The British Retail Consortium said that the proposal to give shire counties and the Greater London Authority the power to increase the tax on businesses to fund local projects represent "a massive blow" to retailers that are already struggling with tough market conditions and higher rents. It said retailers were already under "enormous financial strain" and an extra levy would contribute to the inflationary pressures that retailers are already finding hard to control. It pointed to a 24 per cent rise in property costs in London over the past four years as evidence of the challenges that retailers are already grappling with.
It argued that public works should be funded from existing revenue and that the proposed tax is open to "widespread abuse" and that retailers could end up funding projects from which they will receive no tangible benefit.
A BRC spokesman the £100m figure was a "conservative" estimate and that the actual figure could prove to be much higher.
Edward Cooke, the head of tax policy at the BRC, said: "Retailers already contribute more than £4.5bn to the public purse each year through business rates alone.
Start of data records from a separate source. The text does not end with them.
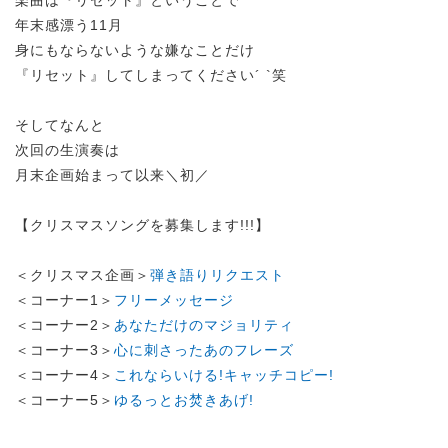
楽曲は『リセット』ということで
年末感漂う11月
身にもならないような嫌なことだけ
『リセット』してしまってください´ `笑
そしてなんと
次回の生演奏は
月末企画始まって以来＼初／
【クリスマスソングを募集します!!!】
＜クリスマス企画＞
弾き語りリクエスト
＜コーナー1＞
フリーメッセージ
＜コーナー2＞
あなただけのマジョリティ
＜コーナー3＞
心に刺さったあのフレーズ
＜コーナー4＞
これならいける!キャッチコピー!
＜コーナー5＞
ゆるっとお焚きあげ!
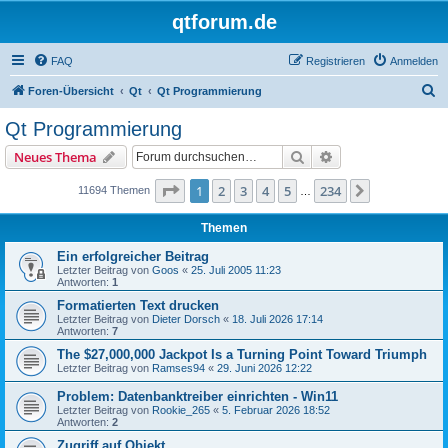
qtforum.de
FAQ
Registrieren
Anmelden
S
Foren-Übersicht
Qt
Qt Programmierung
u
Qt Programmierung
c
Suche
Erweiterte Suche
Neues Thema
h
e
Seite
1
von
234
1
2
3
4
5
234
Nächste
11694 Themen
…
Themen
Ein erfolgreicher Beitrag
Letzter Beitrag von
Goos
«
25. Juli 2005 11:23
Antworten:
1
Formatierten Text drucken
Letzter Beitrag von
Dieter Dorsch
«
18. Juli 2026 17:14
Antworten:
7
The $27,000,000 Jackpot Is a Turning Point Toward Triumph
Letzter Beitrag von
Ramses94
«
29. Juni 2026 12:22
Problem: Datenbanktreiber einrichten - Win11
Letzter Beitrag von
Rookie_265
«
5. Februar 2026 18:52
Antworten:
2
Zugriff auf Objekt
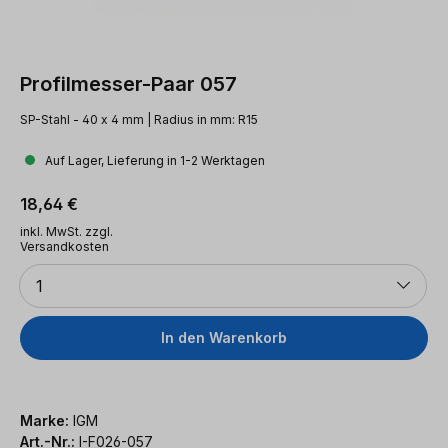
Profilmesser-Paar 057
SP-Stahl - 40 x 4 mm | Radius in mm: R15
Auf Lager, Lieferung in 1-2 Werktagen
Regulärer Preis:
18,64 €
inkl. MwSt. zzgl.
Versandkosten
Anzahl
1
In den Warenkorb
Marke:
IGM
Art.-Nr.:
I-F026-057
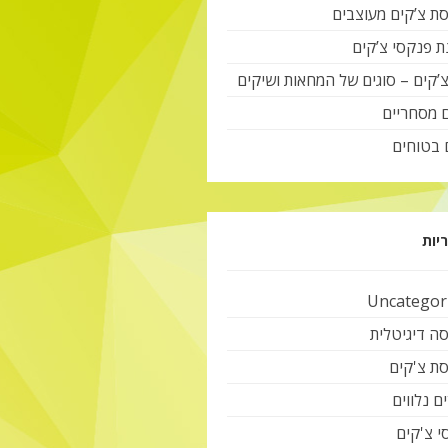
ת צ’קים מעוצבים
ת פנקסי צ’קים
צ’קים – סוגים של המחאות ושיקים
ם מסחריים
 בטוחים
יות
Uncategor
ה דיגיטלית
ת צ'קים
ם נלווים
י צ'קים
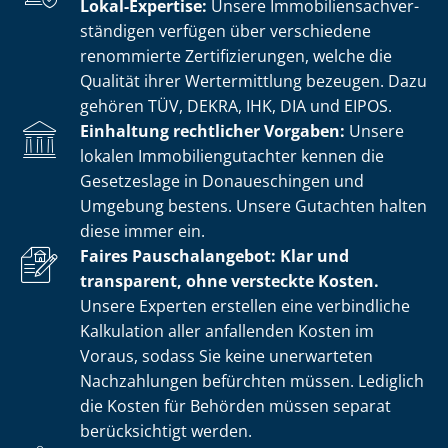
Lokal-Expertise:
Unsere Im­mo­bi­li­en­sach­ver­
stän­di­gen verfügen über verschiedene
renommierte Zer­ti­fi­zie­run­gen, welche die
Qualität ihrer Wertermittlung bezeugen. Dazu
gehören TÜV, DEKRA, IHK, DIA und EIPOS.
Einhaltung rechtlicher Vorgaben:
Unsere
lokalen Im­mo­bi­li­en­gut­ach­ter kennen die
Gesetzeslage in Donaueschingen und
Umgebung bestens. Unsere Gutachten halten
diese immer ein.
Faires Pauschalangebot: Klar und
transparent, ohne versteckte Kosten.
Unsere Experten erstellen eine verbindliche
Kalkulation aller anfallenden Kosten im
Voraus, sodass Sie keine unerwarteten
Nachzahlungen befürchten müssen. Lediglich
die Kosten für Behörden müssen separat
berücksichtigt werden.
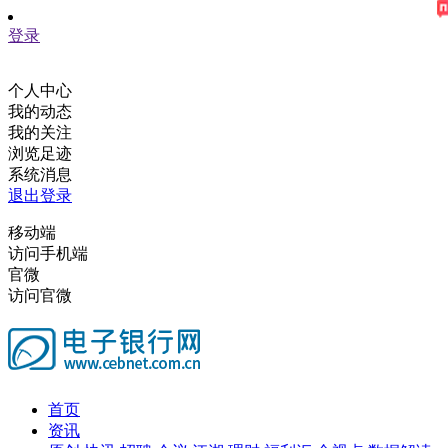
登录
个人中心
我的动态
我的关注
浏览足迹
系统消息
退出登录
移动端
访问手机端
官微
访问官微
首页
资讯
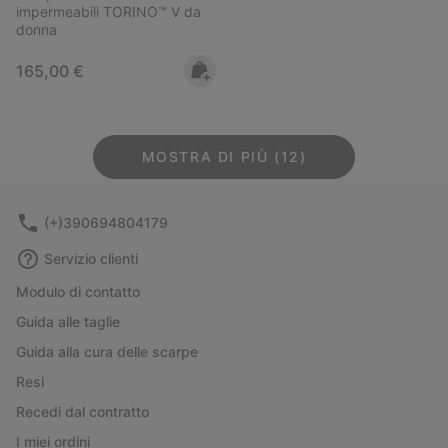
impermeabili TORINO™ V da
donna
Regular price:
165,00 €
MOSTRA DI PIÙ (12)
(+)390694804179
Servizio clienti
Modulo di contatto
Guida alle taglie
Guida alla cura delle scarpe
Resi
Recedi dal contratto
I miei ordini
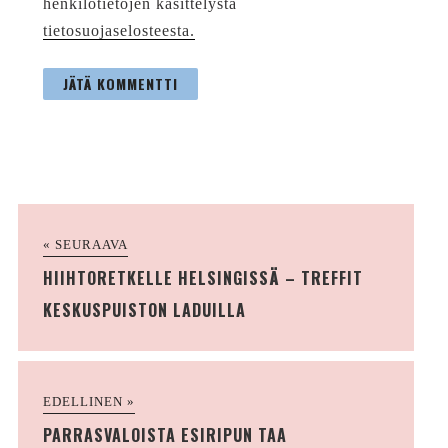
henkilötietojen käsittelystä
tietosuojaselosteesta.
« SEURAAVA
HIIHTORETKELLE HELSINGISSÄ – TREFFIT
KESKUSPUISTON LADUILLA
EDELLINEN »
PARRASVALOISTA ESIRIPUN TAA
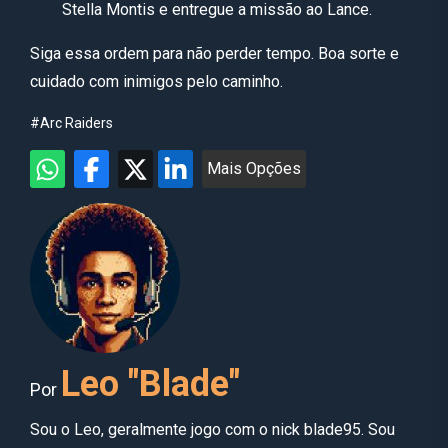
Stella Montis e entregue a missão ao Lance.
Siga essa ordem para não perder tempo. Boa sorte e
cuidado com inimigos pelo caminho.
#Arc Raiders
Mais Opções
Leo "Blade"
Por
Sou o Leo, geralmente jogo com o nick blade95. Sou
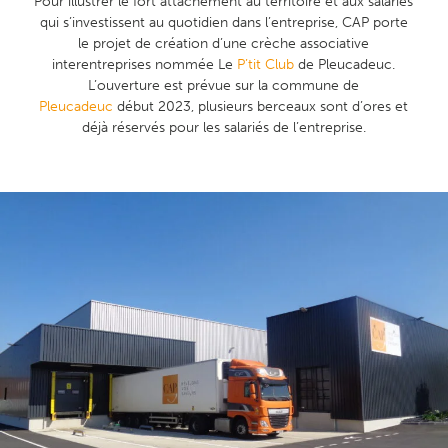
Pour illustrer le fort attachement au territoire et aux salariés
qui s’investissent au quotidien dans l’entreprise, CAP porte
le projet de création d’une crèche associative
interentreprises nommée Le
P’tit Club
de Pleucadeuc.
L’ouverture est prévue sur la commune de
Pleucadeuc
début 2023, plusieurs berceaux sont d’ores et
déjà réservés pour les salariés de l’entreprise.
It is unreasonable to demand they pay even more to fund projects which should be paid for from existing revenue, particularly as there is no guarantee that they'll receive any benefits in return." He added: "This could become a classic case of taxation without representation."
The latest data from the BRC showed retailers are recovering from a difficult summer with like-for-like sales rising 3 per cent in September, compared with 2.4 per cent in the same period in 2006. Despite the figures showing the highest level of retail growth in three months, the BRC still wants the Bank of England to cut interest rates to boost consumer confidence in the run up to Christmas.